● **Problem**
Skip the images and copy each record exactly as written.

[Source data]
▼

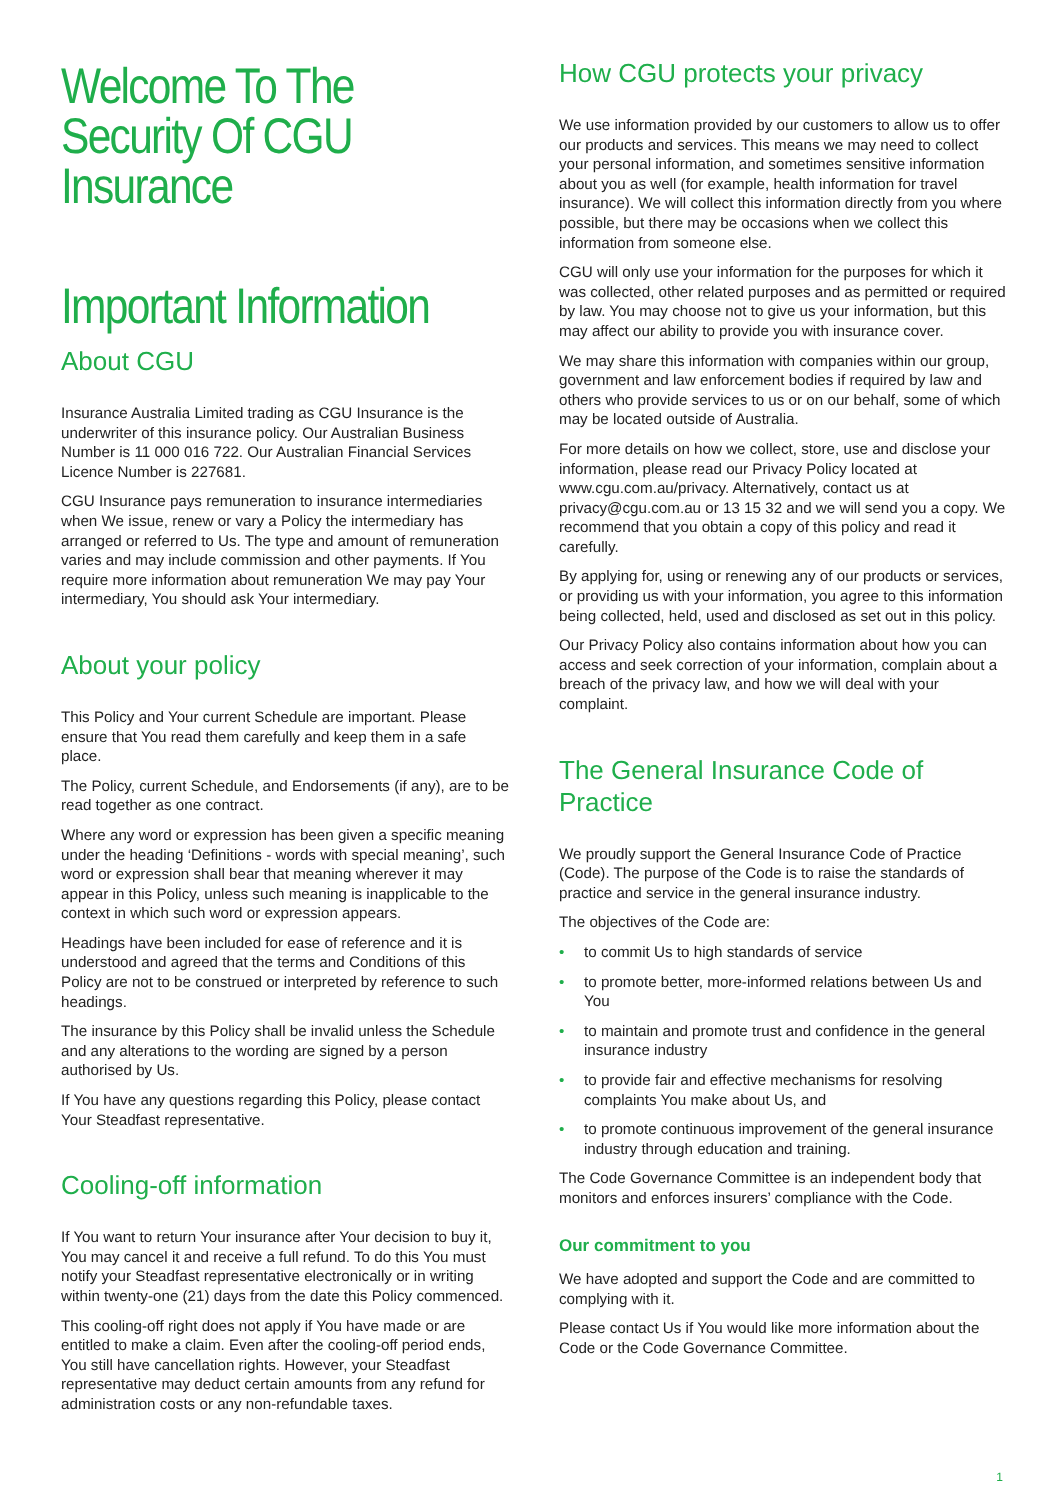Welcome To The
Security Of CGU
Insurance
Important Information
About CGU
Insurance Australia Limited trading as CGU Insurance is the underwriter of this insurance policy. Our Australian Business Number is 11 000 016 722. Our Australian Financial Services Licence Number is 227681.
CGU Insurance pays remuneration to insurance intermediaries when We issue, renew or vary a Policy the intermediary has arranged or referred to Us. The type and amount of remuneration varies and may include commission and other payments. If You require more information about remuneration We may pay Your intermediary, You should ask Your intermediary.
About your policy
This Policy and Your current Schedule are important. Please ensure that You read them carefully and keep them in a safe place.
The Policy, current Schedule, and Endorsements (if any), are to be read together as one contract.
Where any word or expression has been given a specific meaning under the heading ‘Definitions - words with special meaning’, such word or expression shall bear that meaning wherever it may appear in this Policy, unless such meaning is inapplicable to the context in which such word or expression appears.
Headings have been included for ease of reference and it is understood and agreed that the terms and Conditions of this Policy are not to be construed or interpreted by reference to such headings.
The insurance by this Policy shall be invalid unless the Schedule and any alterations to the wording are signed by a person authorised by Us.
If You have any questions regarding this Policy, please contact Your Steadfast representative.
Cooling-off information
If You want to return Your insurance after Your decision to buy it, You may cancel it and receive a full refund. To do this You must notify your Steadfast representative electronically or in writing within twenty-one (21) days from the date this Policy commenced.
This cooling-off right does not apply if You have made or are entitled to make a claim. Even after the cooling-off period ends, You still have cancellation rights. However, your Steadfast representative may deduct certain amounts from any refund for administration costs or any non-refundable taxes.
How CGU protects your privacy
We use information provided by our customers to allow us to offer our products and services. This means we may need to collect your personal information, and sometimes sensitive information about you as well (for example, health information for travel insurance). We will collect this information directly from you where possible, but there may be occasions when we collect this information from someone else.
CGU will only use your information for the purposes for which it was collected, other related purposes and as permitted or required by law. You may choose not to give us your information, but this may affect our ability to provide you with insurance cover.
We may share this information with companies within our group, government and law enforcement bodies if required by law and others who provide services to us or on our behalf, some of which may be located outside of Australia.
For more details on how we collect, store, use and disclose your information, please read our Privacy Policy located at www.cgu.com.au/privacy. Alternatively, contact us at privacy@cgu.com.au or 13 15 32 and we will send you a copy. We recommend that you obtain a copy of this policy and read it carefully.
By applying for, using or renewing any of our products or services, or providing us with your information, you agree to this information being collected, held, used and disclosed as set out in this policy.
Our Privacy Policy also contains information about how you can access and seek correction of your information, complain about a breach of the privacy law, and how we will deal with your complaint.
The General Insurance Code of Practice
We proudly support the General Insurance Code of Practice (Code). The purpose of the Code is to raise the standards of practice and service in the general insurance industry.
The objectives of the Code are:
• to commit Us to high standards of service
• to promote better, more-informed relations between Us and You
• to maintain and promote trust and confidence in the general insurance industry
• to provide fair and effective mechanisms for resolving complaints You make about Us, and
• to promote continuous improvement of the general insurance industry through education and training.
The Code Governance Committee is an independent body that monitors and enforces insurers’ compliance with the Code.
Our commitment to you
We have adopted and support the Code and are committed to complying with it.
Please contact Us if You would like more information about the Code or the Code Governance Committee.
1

▲

● **Response to this task**
Welcome To The
Security Of CGU
Insurance
Important Information
About CGU
Insurance Australia Limited trading as CGU Insurance is the underwriter of this insurance policy. Our Australian Business Number is 11 000 016 722. Our Australian Financial Services Licence Number is 227681.
CGU Insurance pays remuneration to insurance intermediaries when We issue, renew or vary a Policy the intermediary has arranged or referred to Us. The type and amount of remuneration varies and may include commission and other payments. If You require more information about remuneration We may pay Your intermediary, You should ask Your intermediary.
About your policy
This Policy and Your current Schedule are important. Please ensure that You read them carefully and keep them in a safe place.
The Policy, current Schedule, and Endorsements (if any), are to be read together as one contract.
Where any word or expression has been given a specific meaning under the heading ‘Definitions - words with special meaning’, such word or expression shall bear that meaning wherever it may appear in this Policy, unless such meaning is inapplicable to the context in which such word or expression appears.
Headings have been included for ease of reference and it is understood and agreed that the terms and Conditions of this Policy are not to be construed or interpreted by reference to such headings.
The insurance by this Policy shall be invalid unless the Schedule and any alterations to the wording are signed by a person authorised by Us.
If You have any questions regarding this Policy, please contact Your Steadfast representative.
Cooling-off information
If You want to return Your insurance after Your decision to buy it, You may cancel it and receive a full refund. To do this You must notify your Steadfast representative electronically or in writing within twenty-one (21) days from the date this Policy commenced.
This cooling-off right does not apply if You have made or are entitled to make a claim. Even after the cooling-off period ends, You still have cancellation rights. However, your Steadfast representative may deduct certain amounts from any refund for administration costs or any non-refundable taxes.
How CGU protects your privacy
We use information provided by our customers to allow us to offer our products and services. This means we may need to collect your personal information, and sometimes sensitive information about you as well (for example, health information for travel insurance). We will collect this information directly from you where possible, but there may be occasions when we collect this information from someone else.
CGU will only use your information for the purposes for which it was collected, other related purposes and as permitted or required by law. You may choose not to give us your information, but this may affect our ability to provide you with insurance cover.
We may share this information with companies within our group, government and law enforcement bodies if required by law and others who provide services to us or on our behalf, some of which may be located outside of Australia.
For more details on how we collect, store, use and disclose your information, please read our Privacy Policy located at www.cgu.com.au/privacy. Alternatively, contact us at privacy@cgu.com.au or 13 15 32 and we will send you a copy. We recommend that you obtain a copy of this policy and read it carefully.
By applying for, using or renewing any of our products or services, or providing us with your information, you agree to this information being collected, held, used and disclosed as set out in this policy.
Our Privacy Policy also contains information about how you can access and seek correction of your information, complain about a breach of the privacy law, and how we will deal with your complaint.
The General Insurance Code of Practice
We proudly support the General Insurance Code of Practice (Code). The purpose of the Code is to raise the standards of practice and service in the general insurance industry.
The objectives of the Code are:
• to commit Us to high standards of service
• to promote better, more-informed relations between Us and You
• to maintain and promote trust and confidence in the general insurance industry
• to provide fair and effective mechanisms for resolving complaints You make about Us, and
• to promote continuous improvement of the general insurance industry through education and training.
The Code Governance Committee is an independent body that monitors and enforces insurers’ compliance with the Code.
Our commitment to you
We have adopted and support the Code and are committed to complying with it.
Please contact Us if You would like more information about the Code or the Code Governance Committee.
1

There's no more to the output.